Evolution of anti-S1 IgG antibody levels. Anti-S1 antibodies were quantified using the ELISA kit anti-SARS-CoV-2 QuantiVac (IgG) - Euroimmun, Lübeck, Germany (binding antibody units [BAU] per milliliter). The red zone indicates negative serology (25.6 BAU/ml) inferior or superior to the antibody level associated with protection against SARS-CoV-2 (264 BAU/ml), respectively5

Our observations suggest that AYAs with cancer may show a more durable protection from COVID-19 six months after BNT162b2 vaccination, as compared with older adults. However, the overall decrease in titers over time, the dispersion of residual titers at six months, and the existence of residual titers close to the cutoff value of 264 BAU/ml suggest that a quantitative serological follow-up is required. More data are needed regarding the impact of age and anticancer treatment intensity and duration on vaccine immunogenicity.
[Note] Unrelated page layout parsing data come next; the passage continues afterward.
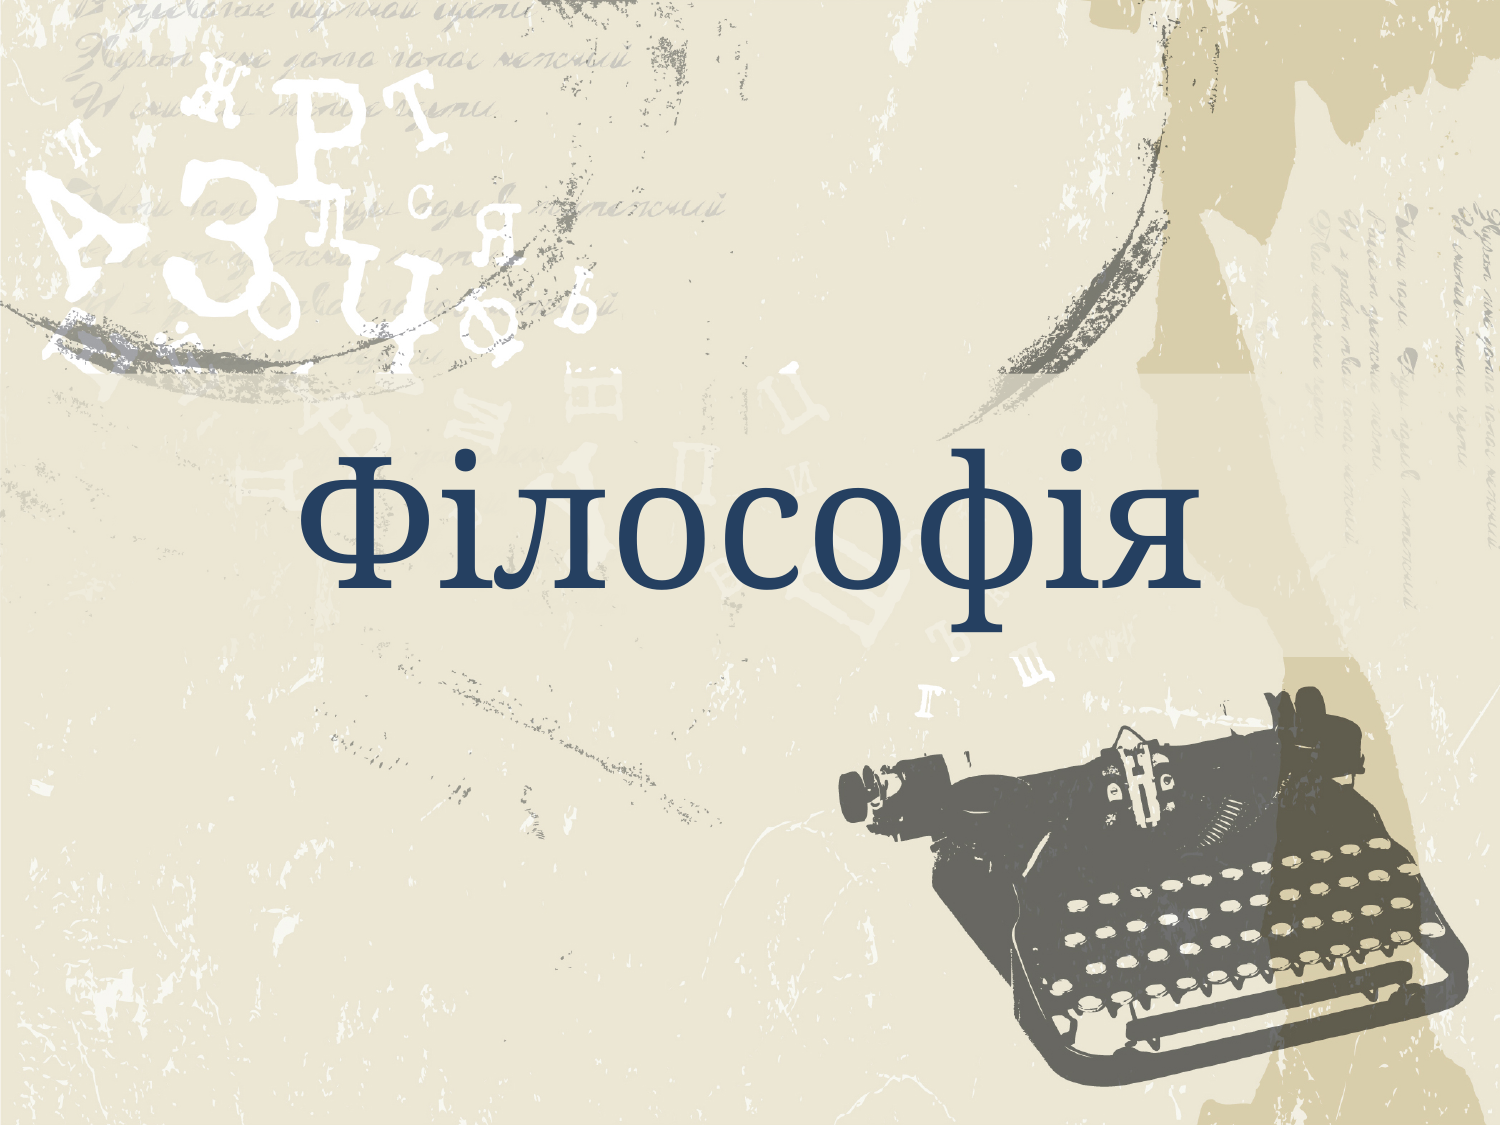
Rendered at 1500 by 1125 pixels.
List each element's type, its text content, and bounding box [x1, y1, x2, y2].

title Філософія [0, 373, 1500, 657]
picture [0, 0, 1500, 373]
picture [0, 657, 1500, 1125]
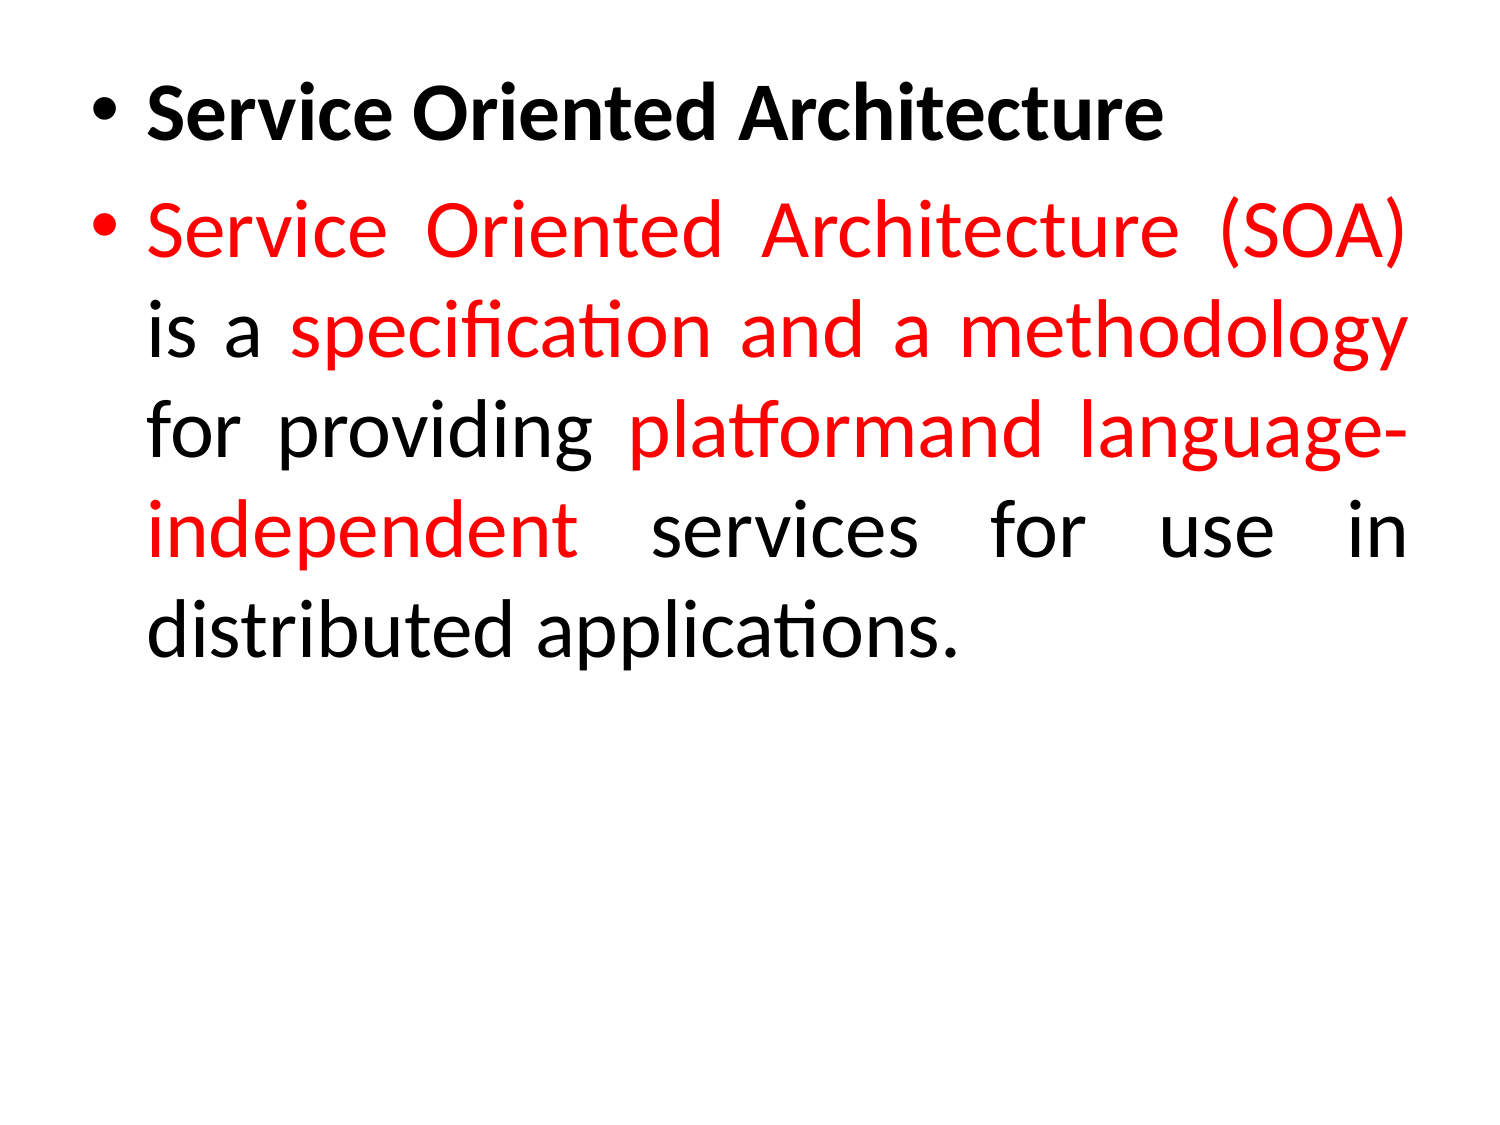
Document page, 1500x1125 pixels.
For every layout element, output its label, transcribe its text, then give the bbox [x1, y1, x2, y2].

list Service Oriented Architecture Service Oriented Architecture (SOA) is a specification and a methodology for providing platformand language-independent services for use in distributed applications. [75, 50, 1425, 1005]
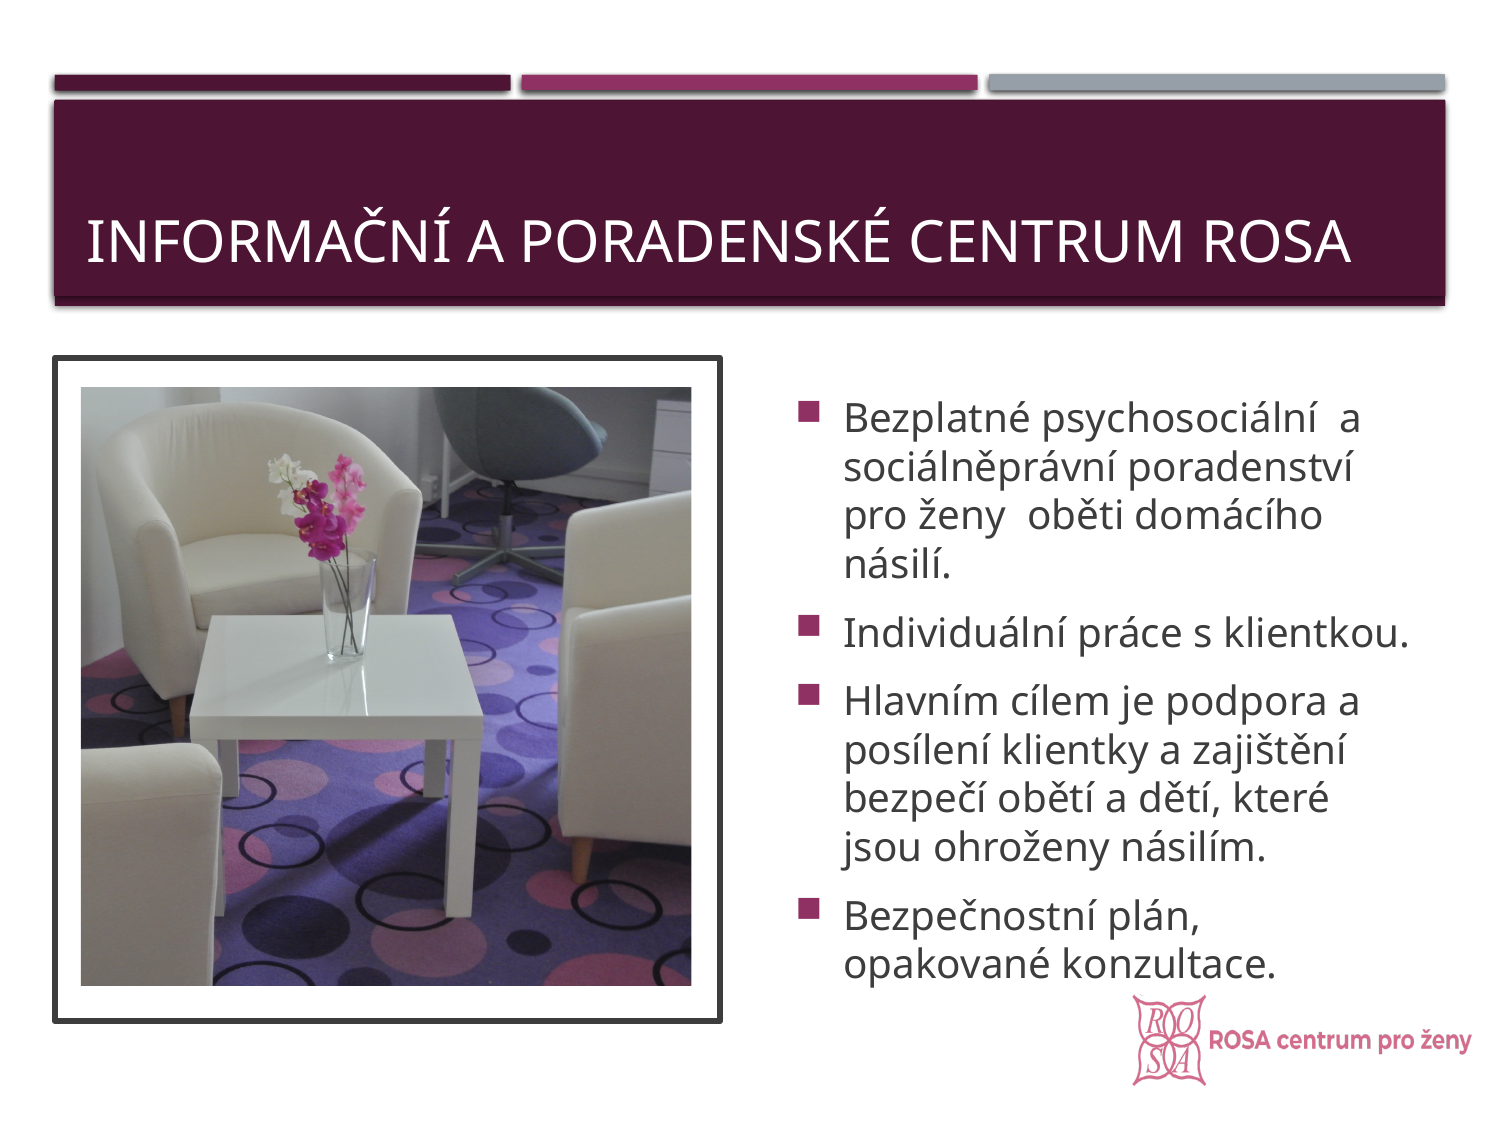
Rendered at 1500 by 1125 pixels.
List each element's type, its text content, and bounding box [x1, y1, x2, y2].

text_box [988, 73, 1446, 92]
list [80, 386, 692, 987]
picture [1132, 994, 1472, 1086]
text_box [521, 74, 978, 91]
text_box [53, 100, 1447, 297]
text_box [54, 74, 512, 92]
list Bezplatné psychosociální a sociálněprávní poradenství pro ženy oběti domácího násilí. Individuální práce s klientkou. Hlavním cílem je podpora a posílení klientky a zajištění bezpečí obětí a dětí, které jsou ohroženy násilím. Bezpečnostní plán, opakované konzultace. [779, 357, 1429, 1022]
text_box [53, 356, 722, 1023]
title INFORMAČNÍ A PORADENSKÉ CENTRUM ROSA [71, 115, 1429, 282]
Conducting anti-SARS-CoV-2 vaccine efficacy studies for each age group in oncology is of utmost importance to determine the necessity and optimal timing of a third vaccine administration.

ACKNOWLEDGMENTS

The authors thank Paola Saba Villarroel, PhD, Abdennour Amroun, PhD, Elif Nurtop, PhD, and Toscane Fourié, PhD for assistance with the experiments and the patients and their family for participation in the study.

CONFLICT OF INTEREST

Caroline Donze, Laetitia Ninove, and Xavier de Lamballerie have no conflict of interest to disclose. Paul Saultier reports receiving support for attending scientific meetings and educational events from Baxalta-Shire, Novo Nordisk, Pfizer, Octapharma, Roche, Servier, and Sobi and has received honoraria (consultant on advisory boards) from Octapharma outside the area of the submitted work. Nicolas Andre reports receiving grants and/or drugs for trials from Bristol Myers Squibb and Pierre Fabre, outside the area of submitted work; receiving travel support from Bristol Myers Squibb; and participating as a scientific advisory board member (without receiving personal fees) for Bayer and Bristol Myers Squibb, and Partners Therapeutics, outside the area of the submitted work.

AUTHOR CONTRIBUTIONS

Caroline Donze and Paul Saultier wrote the paper. Laetitia Ninove and Xavier de Lamballerie supervised and interpreted the biological analyses. Caroline Donze, Paul Saultier, and Nicolas Andre collected clinical data. Xavier de Lamballerie, Paul Saultier, and Nicolas Andre coordinated the study. All authors edited and approved the final manuscript as submitted and agree to be accountable for all aspects of the work.